▸ Record extracts:

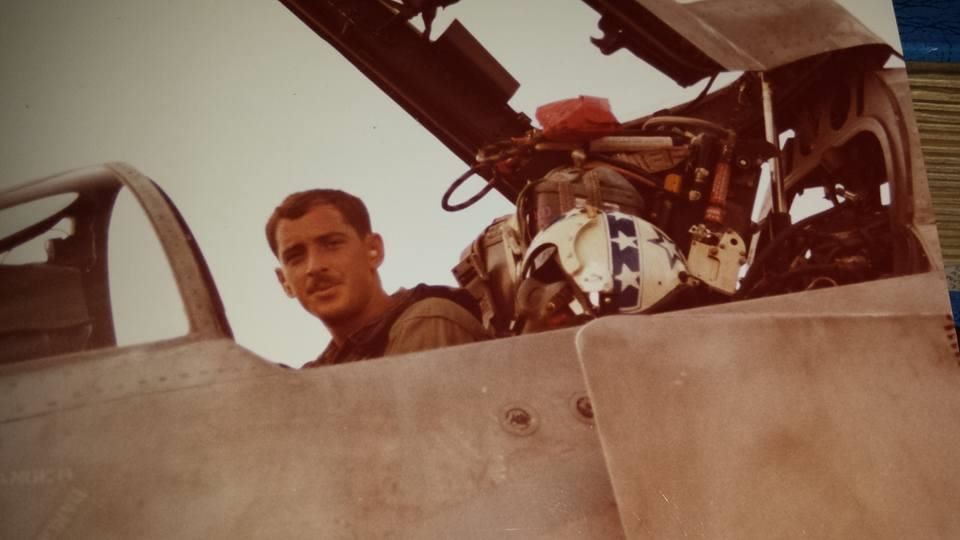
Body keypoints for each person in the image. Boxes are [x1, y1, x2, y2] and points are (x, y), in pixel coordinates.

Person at [265, 189, 489, 366]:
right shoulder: (322, 373)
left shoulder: (426, 322)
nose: (314, 266)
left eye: (332, 244)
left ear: (373, 250)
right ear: (285, 282)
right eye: (296, 257)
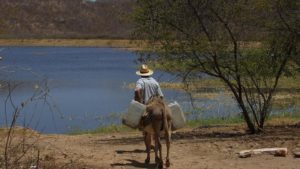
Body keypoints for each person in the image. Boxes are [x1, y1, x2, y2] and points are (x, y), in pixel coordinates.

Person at [134, 64, 164, 153]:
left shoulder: (140, 81)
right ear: (149, 73)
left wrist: (139, 101)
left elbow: (137, 91)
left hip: (146, 107)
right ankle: (156, 146)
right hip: (156, 106)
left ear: (140, 74)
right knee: (157, 129)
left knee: (146, 131)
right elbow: (161, 96)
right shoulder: (155, 81)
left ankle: (148, 149)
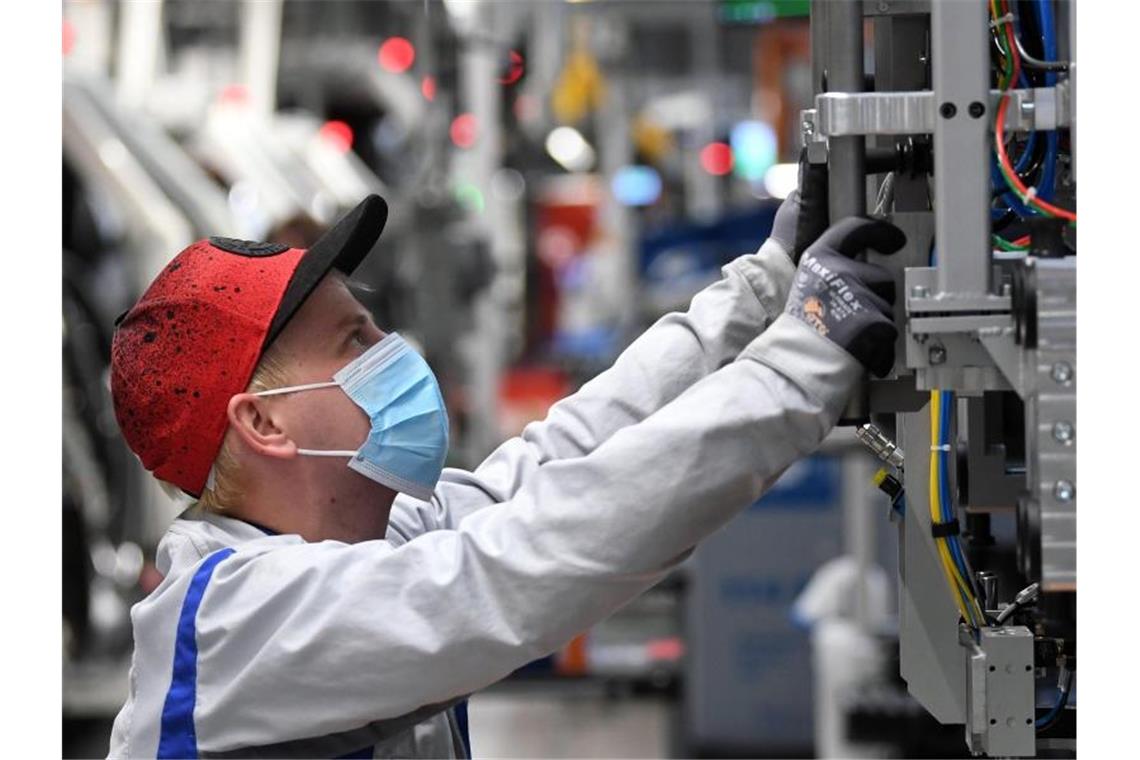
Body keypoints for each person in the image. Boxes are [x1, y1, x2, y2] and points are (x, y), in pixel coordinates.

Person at [106, 185, 904, 758]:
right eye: (356, 342)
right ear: (263, 422)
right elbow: (521, 564)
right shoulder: (233, 619)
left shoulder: (363, 541)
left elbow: (558, 461)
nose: (396, 353)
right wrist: (802, 357)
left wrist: (767, 288)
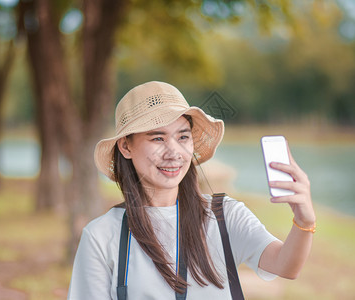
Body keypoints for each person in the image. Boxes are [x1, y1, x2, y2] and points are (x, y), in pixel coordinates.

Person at [67, 81, 316, 299]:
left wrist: (303, 221)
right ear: (126, 147)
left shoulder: (224, 216)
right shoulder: (101, 236)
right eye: (158, 138)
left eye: (183, 137)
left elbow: (285, 266)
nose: (174, 152)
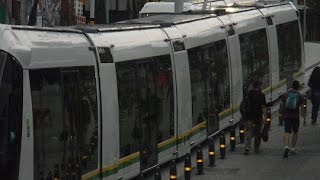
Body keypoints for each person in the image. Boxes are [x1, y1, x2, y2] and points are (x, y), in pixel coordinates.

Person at [282, 80, 305, 158]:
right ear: (298, 87)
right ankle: (292, 148)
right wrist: (304, 118)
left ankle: (286, 147)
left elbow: (282, 105)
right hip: (295, 117)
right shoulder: (300, 96)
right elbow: (302, 108)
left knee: (287, 132)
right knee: (295, 132)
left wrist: (282, 114)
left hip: (287, 116)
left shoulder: (286, 94)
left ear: (292, 85)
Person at [243, 80, 267, 155]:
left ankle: (247, 147)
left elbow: (244, 105)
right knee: (257, 132)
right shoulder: (261, 95)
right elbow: (263, 107)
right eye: (261, 85)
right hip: (258, 117)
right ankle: (256, 148)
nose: (262, 87)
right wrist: (265, 117)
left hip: (248, 116)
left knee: (248, 132)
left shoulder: (248, 94)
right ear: (259, 86)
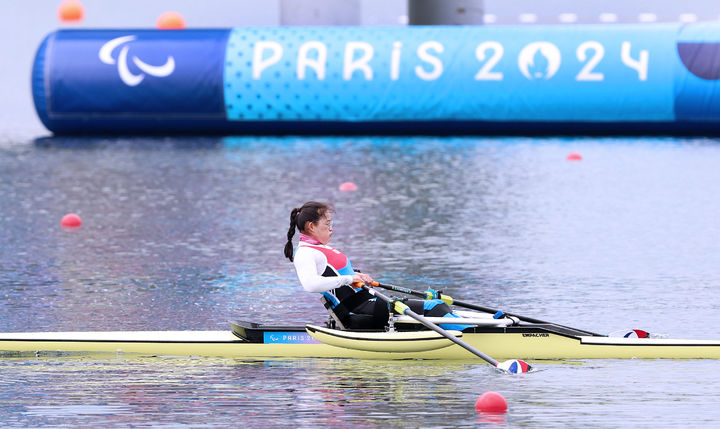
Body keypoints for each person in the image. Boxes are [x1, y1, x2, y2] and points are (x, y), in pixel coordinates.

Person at [284, 201, 463, 330]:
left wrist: (357, 276)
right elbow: (311, 285)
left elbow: (335, 275)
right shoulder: (306, 253)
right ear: (311, 226)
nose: (331, 228)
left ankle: (469, 328)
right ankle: (473, 333)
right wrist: (349, 278)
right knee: (435, 307)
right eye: (327, 224)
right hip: (357, 312)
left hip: (366, 303)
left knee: (437, 306)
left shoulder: (319, 249)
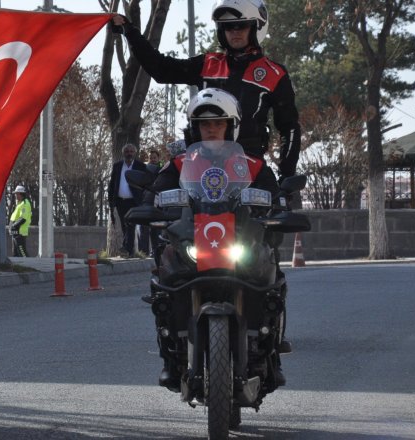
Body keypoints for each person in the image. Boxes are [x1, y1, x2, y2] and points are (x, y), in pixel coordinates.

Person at [145, 88, 284, 389]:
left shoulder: (252, 164)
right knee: (164, 276)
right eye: (204, 124)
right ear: (194, 128)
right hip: (193, 238)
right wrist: (148, 202)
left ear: (230, 126)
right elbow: (156, 191)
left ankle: (270, 348)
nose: (211, 129)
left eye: (218, 123)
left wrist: (280, 207)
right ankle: (170, 355)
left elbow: (275, 195)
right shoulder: (180, 163)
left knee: (271, 272)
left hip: (238, 238)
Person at [111, 0, 301, 182]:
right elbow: (160, 69)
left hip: (249, 168)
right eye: (228, 26)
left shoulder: (274, 74)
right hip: (201, 165)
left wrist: (287, 176)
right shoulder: (208, 64)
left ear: (256, 26)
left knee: (268, 213)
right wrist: (129, 31)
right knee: (162, 199)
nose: (235, 32)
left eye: (241, 25)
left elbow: (289, 127)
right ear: (220, 29)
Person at [107, 143, 146, 257]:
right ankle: (129, 250)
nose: (129, 154)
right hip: (120, 201)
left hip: (134, 201)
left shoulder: (140, 166)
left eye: (131, 151)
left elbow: (145, 184)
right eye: (127, 151)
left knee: (131, 224)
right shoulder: (117, 166)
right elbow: (112, 184)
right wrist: (111, 202)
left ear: (135, 153)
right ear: (123, 153)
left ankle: (126, 248)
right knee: (125, 225)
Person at [8, 186, 32, 257]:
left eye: (17, 194)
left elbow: (23, 218)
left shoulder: (24, 204)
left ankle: (27, 266)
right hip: (16, 232)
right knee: (15, 253)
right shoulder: (19, 203)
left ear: (21, 194)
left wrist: (13, 226)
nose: (15, 195)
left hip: (20, 232)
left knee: (22, 252)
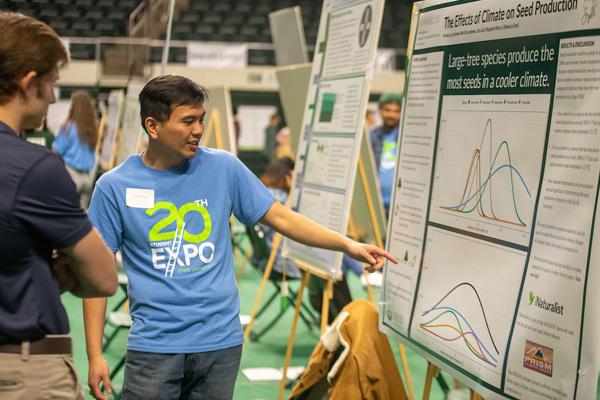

▸ Activity: State how many lines above contain the string "nose", with no other words.

▸ Task answer: 9